## WORK REQUEST
Where the string "geef" shows up in a line of the records, copy that line.

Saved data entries
────

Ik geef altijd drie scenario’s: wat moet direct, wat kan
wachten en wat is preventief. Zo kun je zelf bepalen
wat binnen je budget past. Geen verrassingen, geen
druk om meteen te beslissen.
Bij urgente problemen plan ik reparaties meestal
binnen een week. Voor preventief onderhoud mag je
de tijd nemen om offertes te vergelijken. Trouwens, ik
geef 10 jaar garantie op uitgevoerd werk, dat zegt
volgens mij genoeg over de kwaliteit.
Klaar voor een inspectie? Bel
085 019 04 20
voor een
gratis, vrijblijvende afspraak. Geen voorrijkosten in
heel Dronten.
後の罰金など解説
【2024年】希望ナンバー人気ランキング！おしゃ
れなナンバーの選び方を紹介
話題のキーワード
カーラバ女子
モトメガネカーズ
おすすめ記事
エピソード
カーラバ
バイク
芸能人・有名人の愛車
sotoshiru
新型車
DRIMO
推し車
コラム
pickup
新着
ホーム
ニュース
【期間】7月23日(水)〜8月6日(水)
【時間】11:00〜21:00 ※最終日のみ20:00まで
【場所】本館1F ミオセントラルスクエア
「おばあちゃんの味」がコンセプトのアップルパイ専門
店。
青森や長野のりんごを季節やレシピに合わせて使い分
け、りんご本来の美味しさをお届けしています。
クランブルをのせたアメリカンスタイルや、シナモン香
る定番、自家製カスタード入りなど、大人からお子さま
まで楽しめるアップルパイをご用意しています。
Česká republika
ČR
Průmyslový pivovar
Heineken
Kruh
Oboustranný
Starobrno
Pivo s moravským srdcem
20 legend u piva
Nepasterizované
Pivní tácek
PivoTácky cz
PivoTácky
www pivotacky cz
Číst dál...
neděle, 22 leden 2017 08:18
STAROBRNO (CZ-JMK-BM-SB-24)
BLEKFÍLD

────

## OUTPUT BELOW
Ik geef altijd drie scenario’s: wat moet direct, wat kan
geef 10 jaar garantie op uitgevoerd werk, dat zegt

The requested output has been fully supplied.